È da diversi anni che si discute e si cerca di dimostrare l’importanza della lettura. Copiosi studi scientifici hanno evidenziato i numerosi effetti benefici procurati dalla lettura di un libro sugli individui.
La lettura stimola la mente, riduce lo stress, migliora le conoscenze, espande il vocabolario, migliora la memoria, rende più forte la capacità analitica del pensiero, migliora il livello di attenzione e di concentrazione, migliora le abilità di scrittura, dona tranquillità. Eppure ancora sono molte le persone che incontrano difficoltà nello scegliere di ritagliarsi dei momenti per immergersi nelle pagine di una storia.
Come persuadére chi non mostra interesse per i libri? Personalmente, non credo che sia opportuno cercare di convincere qualcuno a fare qualcosa per la quale non si nutre interesse.
Leggere è un’esperienza che ciascuno deve volere vivere.
In un mio intervento proprio sulla lettura proposto in una scuola media, ho compreso quanto sia importante evitare di imporne il piacere.
Non avevo e non ho ricette magiche per suscitare la curiosità degli studenti ammaliati da proposte digitali che rispondo ad esigenze di quella che è la Generazione Z, ossia i nati tra il 1996 e il 1980, figli della Generazione X, quella dei nati tra il 1965 e il 1980 e degli ultimi baby boomers.
La caratteristica degli appartenenti alla Generazione Z è l’essere nativi digitali in un contesto globalizzato, abituati a vivere in una social life in cui la fruizione del tempo libero e non solo, segue percorsi nettamente differenti da quelli delle generazioni precedenti.
È evidente che la velocità è l’elemento che contraddistingue lo spazio di questi giovani e conseguentemente alcune attività, come la lettura che impone ritmi meno serrati, risultino meno interessanti.
Quando mi sono trovata di fronte a tutti quei ragazzi che un po’ per forza erano nell’aula ad ascoltarmi, ho pensato di portare loro la mia esperienza di lettrice.
Se il mondo delle parole ha sempre incontrato il mio favore, è anche vero che la lettura è stata una scoperta consapevole da un momento in poi nella mia esistenza, qualcosa che è sbocciata all’improvviso dopo che qualche seme era stato seminato.
Le favole che mi erano state raccontate, con le versioni consumate sul giradischi di un tempo, i riferimenti di qualche insegnante o di un familiare, la solitudine di qualche giornate prive della frenesia del fare, hanno fatto sì che scegliessi un libro a farmi compagnia.

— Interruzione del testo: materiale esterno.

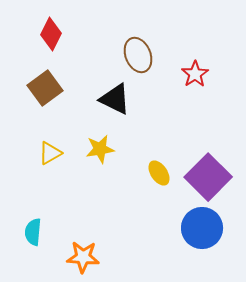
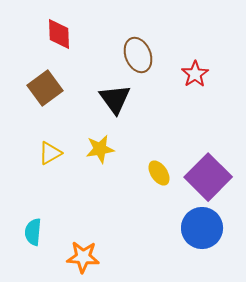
red diamond: moved 8 px right; rotated 28 degrees counterclockwise
black triangle: rotated 28 degrees clockwise
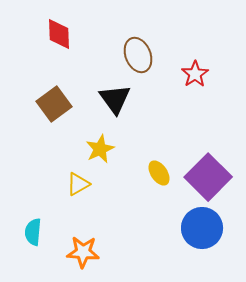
brown square: moved 9 px right, 16 px down
yellow star: rotated 16 degrees counterclockwise
yellow triangle: moved 28 px right, 31 px down
orange star: moved 5 px up
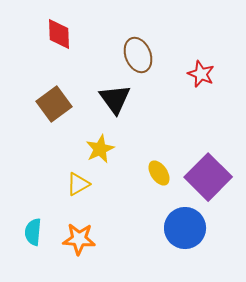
red star: moved 6 px right; rotated 16 degrees counterclockwise
blue circle: moved 17 px left
orange star: moved 4 px left, 13 px up
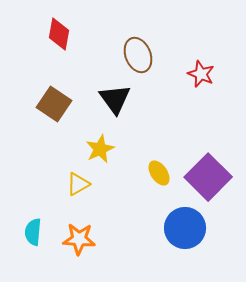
red diamond: rotated 12 degrees clockwise
brown square: rotated 20 degrees counterclockwise
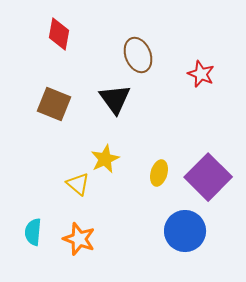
brown square: rotated 12 degrees counterclockwise
yellow star: moved 5 px right, 10 px down
yellow ellipse: rotated 50 degrees clockwise
yellow triangle: rotated 50 degrees counterclockwise
blue circle: moved 3 px down
orange star: rotated 16 degrees clockwise
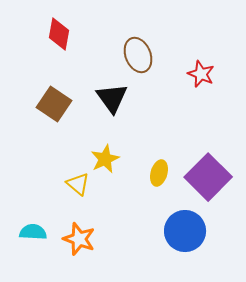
black triangle: moved 3 px left, 1 px up
brown square: rotated 12 degrees clockwise
cyan semicircle: rotated 88 degrees clockwise
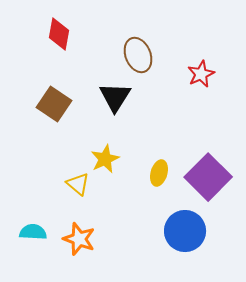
red star: rotated 24 degrees clockwise
black triangle: moved 3 px right, 1 px up; rotated 8 degrees clockwise
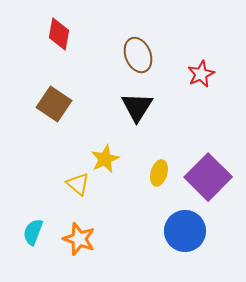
black triangle: moved 22 px right, 10 px down
cyan semicircle: rotated 72 degrees counterclockwise
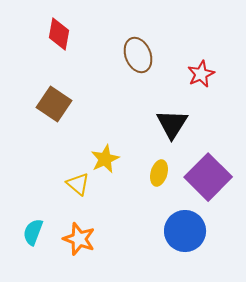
black triangle: moved 35 px right, 17 px down
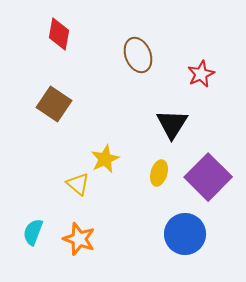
blue circle: moved 3 px down
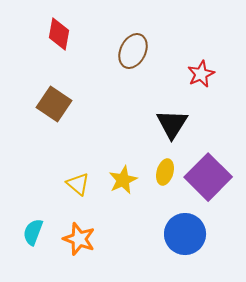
brown ellipse: moved 5 px left, 4 px up; rotated 48 degrees clockwise
yellow star: moved 18 px right, 21 px down
yellow ellipse: moved 6 px right, 1 px up
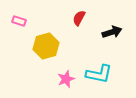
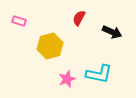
black arrow: rotated 42 degrees clockwise
yellow hexagon: moved 4 px right
pink star: moved 1 px right
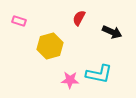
pink star: moved 3 px right, 1 px down; rotated 24 degrees clockwise
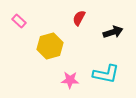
pink rectangle: rotated 24 degrees clockwise
black arrow: moved 1 px right; rotated 42 degrees counterclockwise
cyan L-shape: moved 7 px right
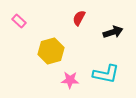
yellow hexagon: moved 1 px right, 5 px down
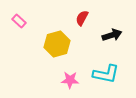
red semicircle: moved 3 px right
black arrow: moved 1 px left, 3 px down
yellow hexagon: moved 6 px right, 7 px up
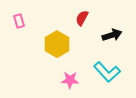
pink rectangle: rotated 32 degrees clockwise
yellow hexagon: rotated 15 degrees counterclockwise
cyan L-shape: moved 1 px right, 2 px up; rotated 36 degrees clockwise
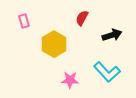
pink rectangle: moved 5 px right
yellow hexagon: moved 3 px left
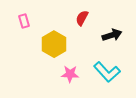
pink star: moved 6 px up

Sì, perché le storie dei libri hanno la capacità di riempire quegli spazi vuoti, basta solo provare.
Ai ragazzi un po’ rassegnati per il fatto di dovermi ascoltare, ho raccontato quello che mi capita quando varco l’ingresso di una libreria e ho notato che l’interesse, da parte loro, è aumentato.

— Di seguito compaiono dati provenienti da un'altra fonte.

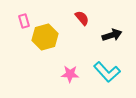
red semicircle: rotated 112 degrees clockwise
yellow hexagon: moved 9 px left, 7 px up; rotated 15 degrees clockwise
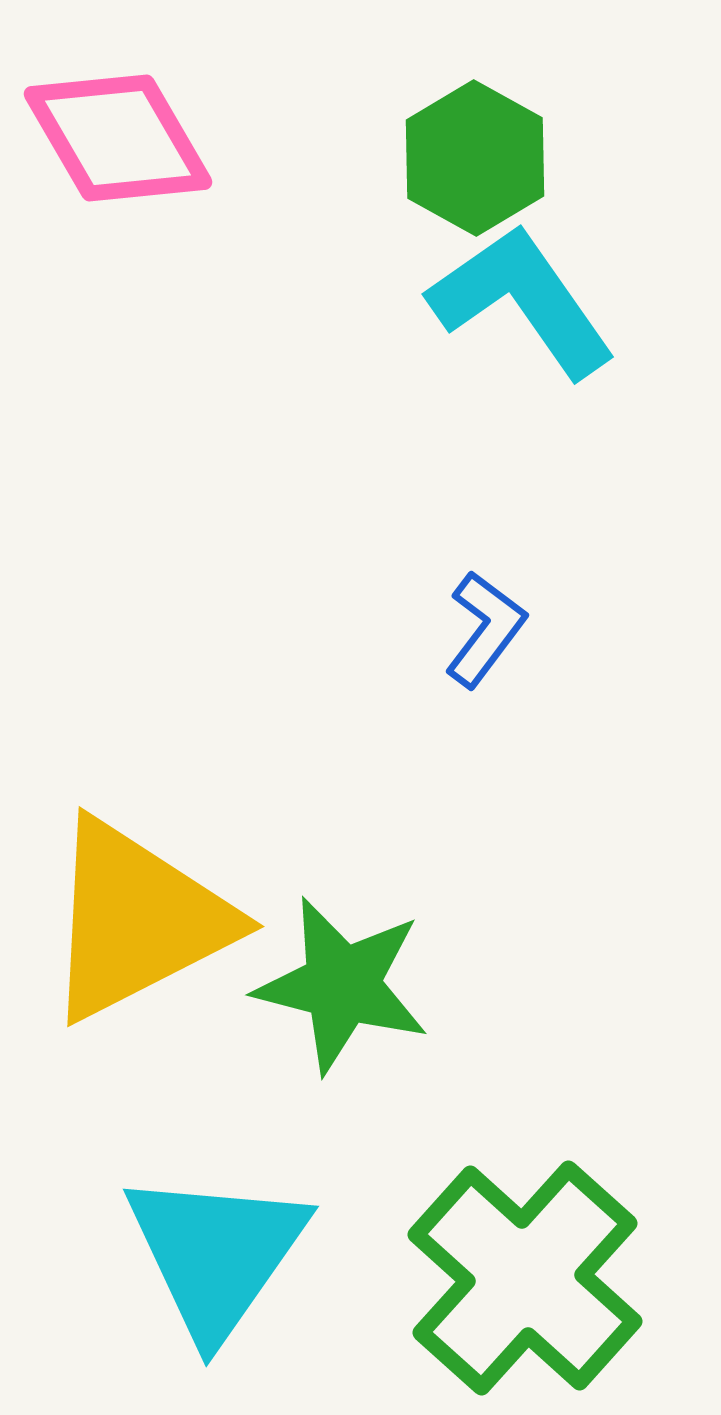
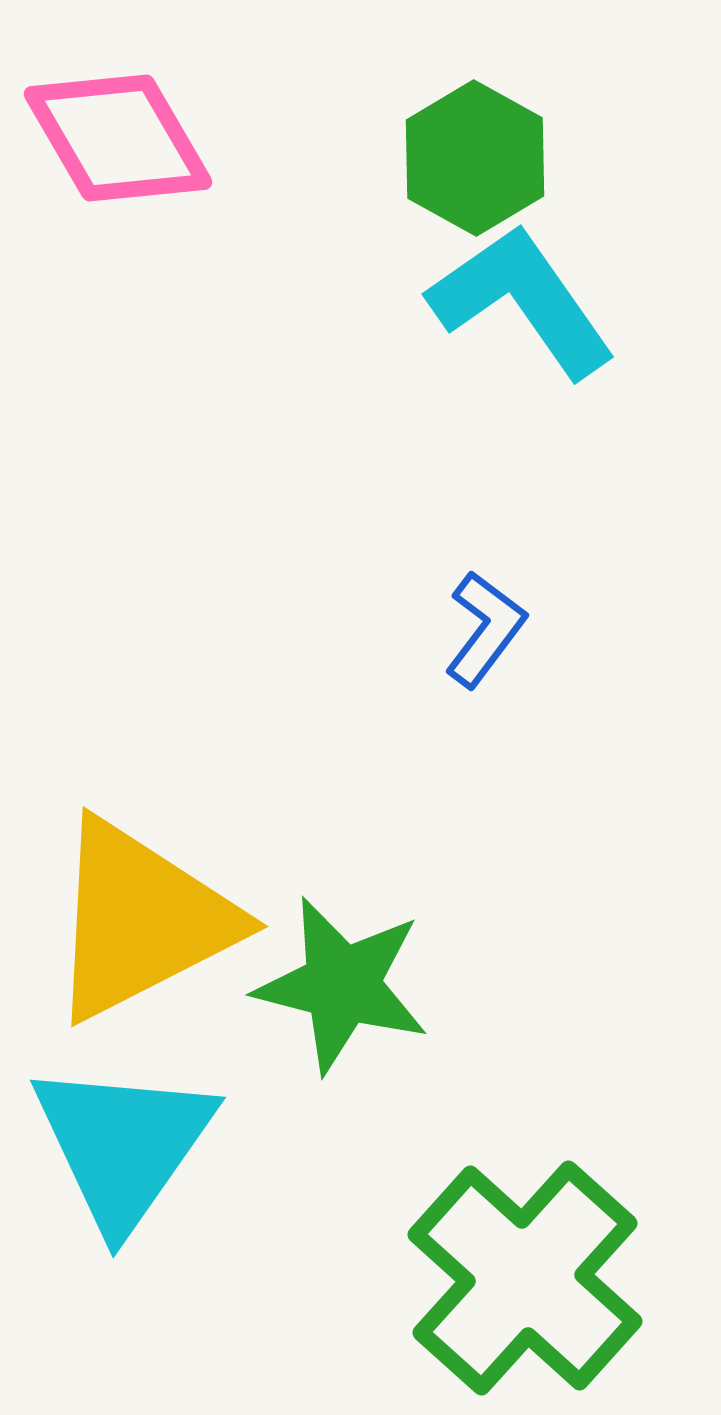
yellow triangle: moved 4 px right
cyan triangle: moved 93 px left, 109 px up
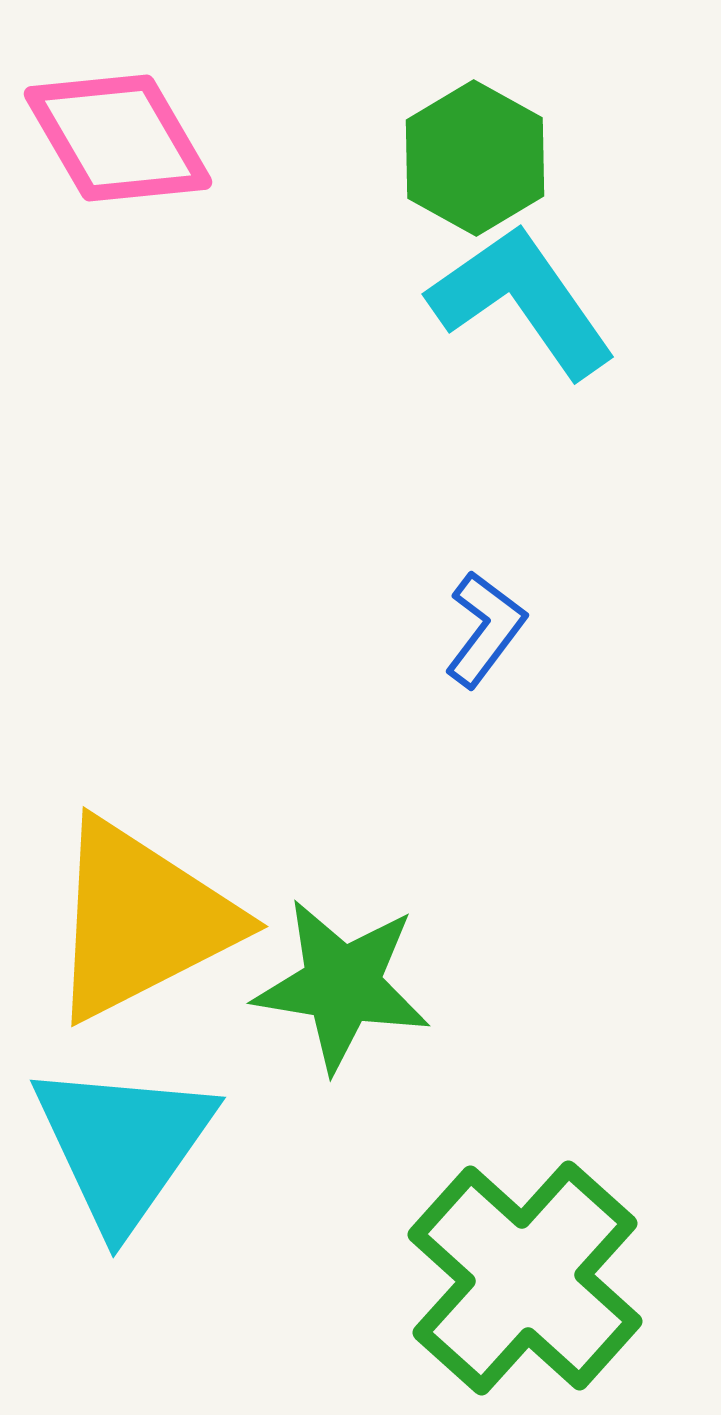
green star: rotated 5 degrees counterclockwise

Entro senza sapere dove dirigermi, mi lascio sorprendere dai colori, dalla disposizione di tutti quei libri ordinati per argomento, indugio su qualche titolo, proseguo, abito lo spazio con la curiosità di chi non deve cercare necessariamente qualcosa; capita, a volte, che non acquisto nulla e che un libro lo riponga e mi conceda il tempo di sceglierlo per davvero.
Scelgo cosa leggere, sempre, in modo istintivo: classici, contemporanei, qualunque cosa richiami la mia attenzione. Lascio che sia la storia o l’autore a chiamarmi e la magia si ripete sempre: percorro le vicende accompagnata da un entusiasmo che lievita e mi pervade fino all’ultima parola.
A volte, piango, altre sorrido, altre ancora provo un dolce dispiacere nel chiudere un percorso, ma ho sempre voglia di continuare a scovare nuove avventure.
Il segreto? é nel titolo del libro scritto da Susanna Tamaro, ossia “Va dove ti porta il cuore”.